▸ **What to produce**
Can you reproduce the text of all the data below word for word, omitting the pictures?
:: Provided material ::
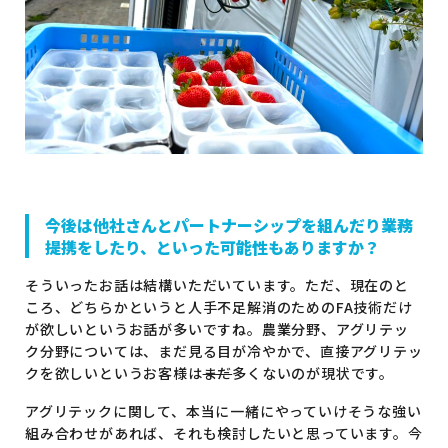
今後は他社さんとパートナーシップを組んだり業務
提携をしたり、といった可能性もありますか？
そういったお話は結構いただいています。ただ、現在のと
ころ、どちらかというと人手不足解消のためのFA技術だけ
が欲しいというお話が多いですね。農業分野、アグリテッ
ク分野については、まだ見る目が冷やかで、直接アグリテッ
クを欲しいというお客様は
まだ
多くないのが現状です。
アグリテックに関して、本当に一緒にやっていけそうな強い
組み合わせがあれば、それも検討したいと思っています。今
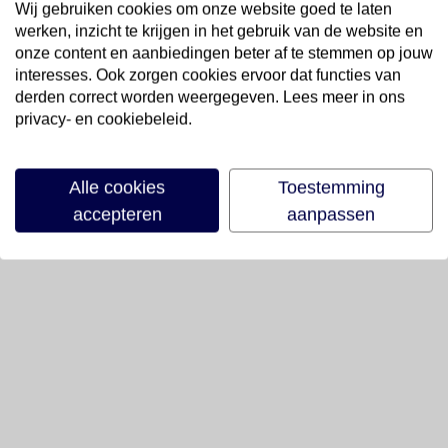
Wij gebruiken cookies om onze website goed te laten
werken, inzicht te krijgen in het gebruik van de website en
onze content en aanbiedingen beter af te stemmen op jouw
interesses. Ook zorgen cookies ervoor dat functies van
derden correct worden weergegeven. Lees meer in ons
privacy- en cookiebeleid.
Alle cookies
Toestemming
accepteren
aanpassen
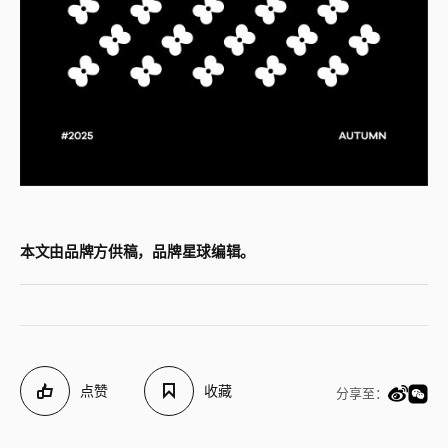
本文由品牌方供稿，品牌星球编辑。
点赞
收藏
分享至：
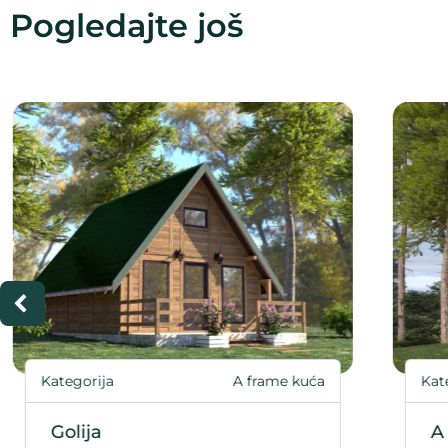
Pogledajte još
Kategorija
A frame kuća
Ka
A frame Ekonomik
:::
▸ **Solution to this exercise**
今後は他社さんとパートナーシップを組んだり業務
提携をしたり、といった可能性もありますか？
そういったお話は結構いただいています。ただ、現在のと
ころ、どちらかというと人手不足解消のためのFA技術だけ
が欲しいというお話が多いですね。農業分野、アグリテッ
ク分野については、まだ見る目が冷やかで、直接アグリテッ
クを欲しいというお客様は
まだ
多くないのが現状です。
アグリテックに関して、本当に一緒にやっていけそうな強い
組み合わせがあれば、それも検討したいと思っています。今
Wij gebruiken cookies om onze website goed te laten
werken, inzicht te krijgen in het gebruik van de website en
onze content en aanbiedingen beter af te stemmen op jouw
interesses. Ook zorgen cookies ervoor dat functies van
derden correct worden weergegeven. Lees meer in ons
privacy- en cookiebeleid.
Alle cookies
Toestemming
accepteren
aanpassen
本文由品牌方供稿，品牌星球编辑。
点赞
收藏
分享至：
Pogledajte još
Kategorija
A frame kuća
Ka
A frame Ekonomik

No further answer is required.